To John Lining Dear Sir, London, June 17, 1758. In a former letter I mentioned the experiment for cooling bodies by evaporation, and

that I had, by repeatedly wetting the thermometer with common spirits, brought the mercury down five or six degrees. .. We continued this operation, one of us wetting the ball, and another of the company blowing on it with the bellows, to quicken the evaporation, the mercury sinking all the time, ..

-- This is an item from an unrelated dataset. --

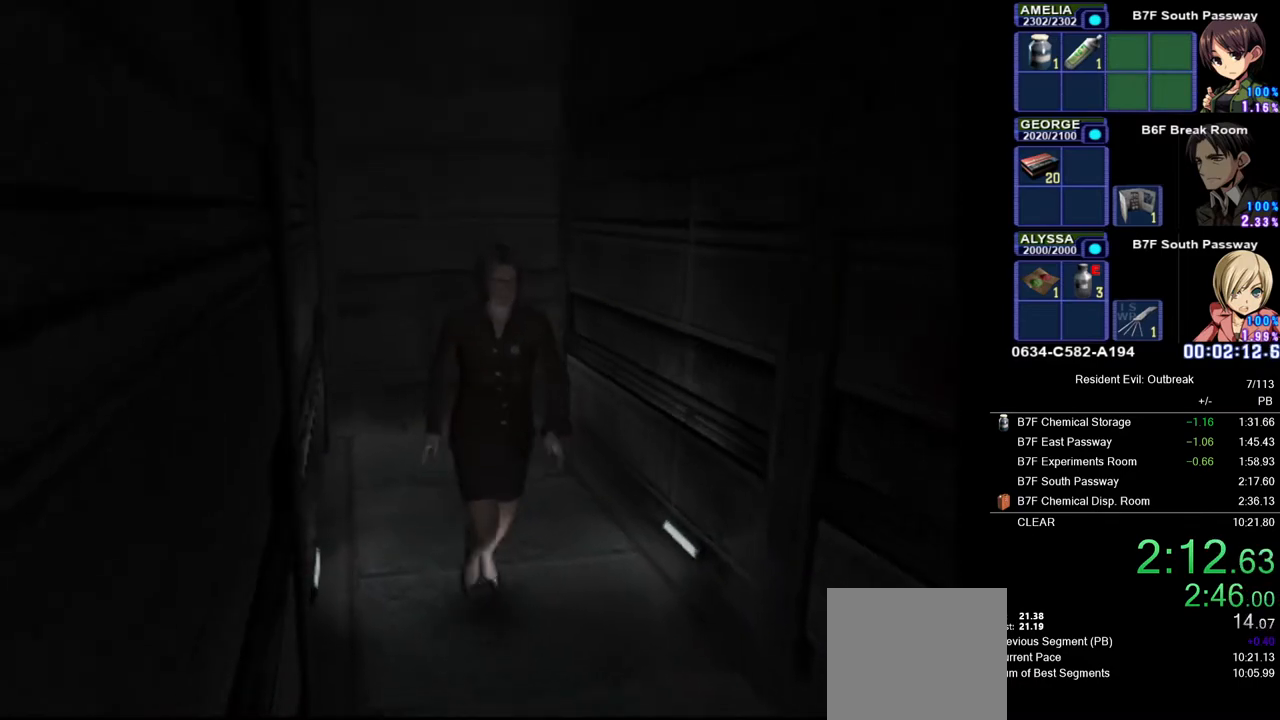
{"buttons": ["CROSS", "DPAD_UP"], "left_stick": "center", "right_stick": "center", "events": []}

During the hot Sunday at Philadelphia, in June 1750, when the thermometer was up at

100 in the shade …one might have expected, that the natural heat of the body 96, added to the heat of the air 100, should jointly have created or produced a much greater degree of heat in the body; but the fact was, that my body never grew so hot as the air that surrounded it… I suppose a dead body would have acquired the temperature of the air, though a living one, by continual sweating, and by the evaporation of that sweat, was kept cold. …May it not be owing to this, that fanning ourselves when warm, does really cool us, though the air is itself warm that we drive with the fan upon our faces; …. that mere blowing of air on a dry body does not cool it, as any one may satisfy himself, by blowing with a bellows on the dry ball of a thermometer; the mercury will not fall; if it moves at all, it rather rises, as being warmed by the friction of the air on its surface …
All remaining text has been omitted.